Domestic AI Giants Knock on Capital Market's Door

Deep News06:50

From the evening of December 17 to December 18, the spotlight in the AI model sector was on MiniMax and Zhipu AI. Reports indicate that both companies—leading domestic AI model developers—have obtained overseas listing approvals from China's securities regulator and passed the Hong Kong Stock Exchange's listing hearings this week, entering the final stages before their Hong Kong IPOs. While neither company has publicly commented and the HKEX has yet to disclose their prospectuses, insiders suggest an official announcement is imminent. As this IPO race nears its conclusion, the industry watches whether this marks the beginning of a consolidation phase.

The two front-runners are moving swiftly.
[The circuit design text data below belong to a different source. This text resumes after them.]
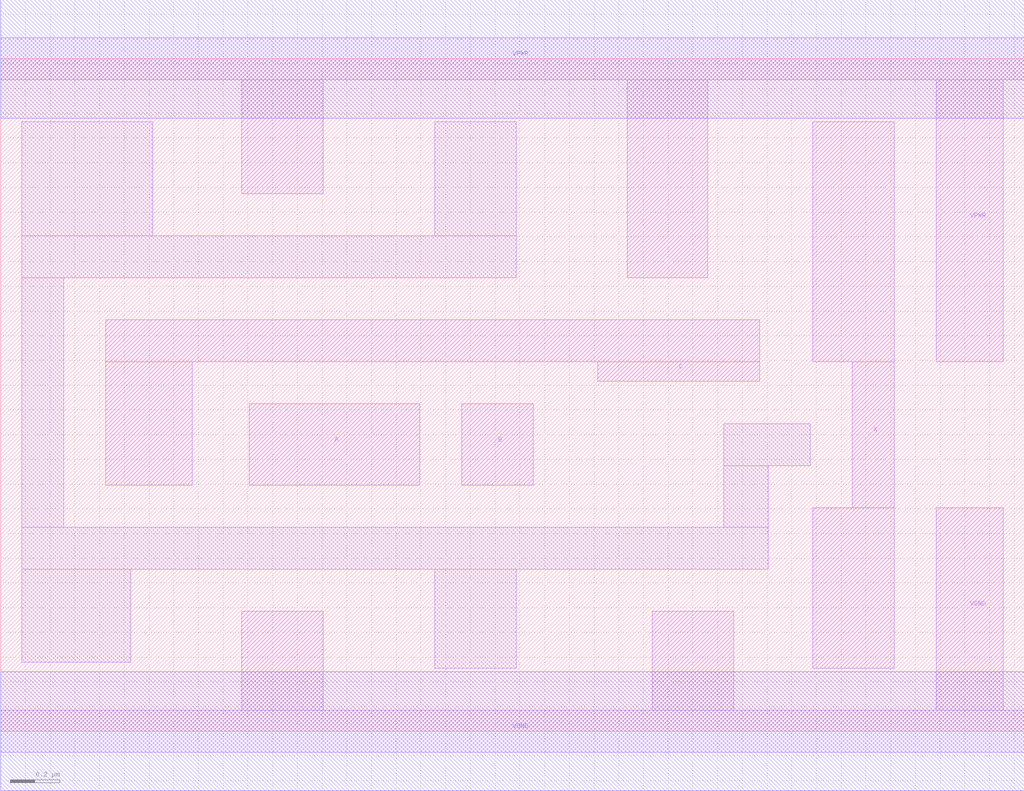
<source format=lef>
# Copyright 2020 The SkyWater PDK Authors
#
# Licensed under the Apache License, Version 2.0 (the "License");
# you may not use this file except in compliance with the License.
# You may obtain a copy of the License at
#
#     https://www.apache.org/licenses/LICENSE-2.0
#
# Unless required by applicable law or agreed to in writing, software
# distributed under the License is distributed on an "AS IS" BASIS,
# WITHOUT WARRANTIES OR CONDITIONS OF ANY KIND, either express or implied.
# See the License for the specific language governing permissions and
# limitations under the License.
#
# SPDX-License-Identifier: Apache-2.0

VERSION 5.5 ;
NAMESCASESENSITIVE ON ;
BUSBITCHARS "[]" ;
DIVIDERCHAR "/" ;
MACRO sky130_fd_sc_hd__maj3_2
  CLASS CORE ;
  SOURCE USER ;
  ORIGIN  0.000000  0.000000 ;
  SIZE  4.140000 BY  2.720000 ;
  SYMMETRY X Y R90 ;
  SITE unithd ;
  PIN A
    ANTENNAGATEAREA  0.318000 ;
    DIRECTION INPUT ;
    USE SIGNAL ;
    PORT
      LAYER li1 ;
        RECT 1.005000 0.995000 1.695000 1.325000 ;
    END
  END A
  PIN B
    ANTENNAGATEAREA  0.318000 ;
    DIRECTION INPUT ;
    USE SIGNAL ;
    PORT
      LAYER li1 ;
        RECT 1.865000 0.995000 2.155000 1.325000 ;
    END
  END B
  PIN C
    ANTENNAGATEAREA  0.318000 ;
    DIRECTION INPUT ;
    USE SIGNAL ;
    PORT
      LAYER li1 ;
        RECT 0.425000 0.995000 0.775000 1.495000 ;
        RECT 0.425000 1.495000 3.070000 1.665000 ;
        RECT 2.415000 1.415000 3.070000 1.495000 ;
    END
  END C
  PIN X
    ANTENNADIFFAREA  0.445500 ;
    DIRECTION OUTPUT ;
    USE SIGNAL ;
    PORT
      LAYER li1 ;
        RECT 3.285000 0.255000 3.615000 0.905000 ;
        RECT 3.285000 1.495000 3.615000 2.465000 ;
        RECT 3.445000 0.905000 3.615000 1.495000 ;
    END
  END X
  PIN VGND
    DIRECTION INOUT ;
    SHAPE ABUTMENT ;
    USE GROUND ;
    PORT
      LAYER li1 ;
        RECT 0.000000 -0.085000 4.140000 0.085000 ;
        RECT 0.975000  0.085000 1.305000 0.485000 ;
        RECT 2.635000  0.085000 2.965000 0.485000 ;
        RECT 3.785000  0.085000 4.055000 0.905000 ;
    END
    PORT
      LAYER met1 ;
        RECT 0.000000 -0.240000 4.140000 0.240000 ;
    END
  END VGND
  PIN VPWR
    DIRECTION INOUT ;
    SHAPE ABUTMENT ;
    USE POWER ;
    PORT
      LAYER li1 ;
        RECT 0.000000 2.635000 4.140000 2.805000 ;
        RECT 0.975000 2.175000 1.305000 2.635000 ;
        RECT 2.535000 1.835000 2.860000 2.635000 ;
        RECT 3.785000 1.495000 4.055000 2.635000 ;
    END
    PORT
      LAYER met1 ;
        RECT 0.000000 2.480000 4.140000 2.960000 ;
    END
  END VPWR
  OBS
    LAYER li1 ;
      RECT 0.085000 0.280000 0.525000 0.655000 ;
      RECT 0.085000 0.655000 3.105000 0.825000 ;
      RECT 0.085000 0.825000 0.255000 1.835000 ;
      RECT 0.085000 1.835000 2.085000 2.005000 ;
      RECT 0.085000 2.005000 0.615000 2.465000 ;
      RECT 1.755000 0.255000 2.085000 0.655000 ;
      RECT 1.755000 2.005000 2.085000 2.465000 ;
      RECT 2.925000 0.825000 3.105000 1.075000 ;
      RECT 2.925000 1.075000 3.275000 1.245000 ;
  END
END sky130_fd_sc_hd__maj3_2

</source>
Zhipu AI reportedly passed its HKEX hearing on December 17, while MiniMax also cleared its hearing the same day, aiming for a January 2026 listing. Both companies remained silent, and the HKEX hasn’t released post-hearing documents. Insiders expect public disclosures soon, potentially making these the fastest HKEX hearing approvals since China’s "filing-based" overseas listing mechanism was introduced.

Their synchronized HKEX hearings mirror the recent dual-primary listings of autonomous driving firms Pony.ai and WeRide in both U.S. and Hong Kong markets. However, their paths diverge: MiniMax secretly filed for its HKEX IPO in June 2025 as the first AI model firm to do so, while Zhipu AI initially planned a mainland listing before pivoting to Hong Kong.

Founded in 2019, Zhipu AI—a spin-off from Tsinghua University—pioneered large-scale model research, launching its 10-billion-parameter GLM-10B model in 2021. MiniMax, established in 2021 by former SenseTime executive Yan Junjie, gained traction with its Glow platform rivaling ChatGPT’s early popularity. Despite their prominence during China’s 2023 AI boom, both maintained low profiles amid industry hype.

Their product strategies differ markedly. MiniMax bets on multimodal (text/visual/audio) in-house development, offering AI-native apps like MiniMax Agent and Talkie across 200+ regions with 212M users, monetizing via global subscriptions. Zhipu AI focuses on AGI foundation models while expanding C-end products, recently open-sourcing its GLM-ASR speech recognition series and launching an AI input method.

Analysts note challenges. "While adoption grows, monetization remains unclear," says Wang Qinglin of Reachd Research. "Zhipu’s multimodal approach lacks urgent B/C-end demand, while MiniMax’s audio-video tools face copyright hurdles." Industry observer Wang Chao adds that being first to IPO doesn’t equate to technical leadership among China’s "Six AI Tigers."

The remaining four—including MoonShot AI (creator of top-5 AI app Kimi), Baichuan AI, StepFun, and 01.AI—show varied trajectories. While MoonShot’s Kimi leads in active users, Wang Chao cautions: "User scale alone doesn’t guarantee revenue conversion." Only 01.AI responded to inquiries, emphasizing its focus on industrial AI applications without commenting on listing plans.

As the HKEX bell looms, it signals a new phase: technical prowess grants entry, but sustainable business models, compliance, and capital endurance will determine long-term survival in this high-stakes race.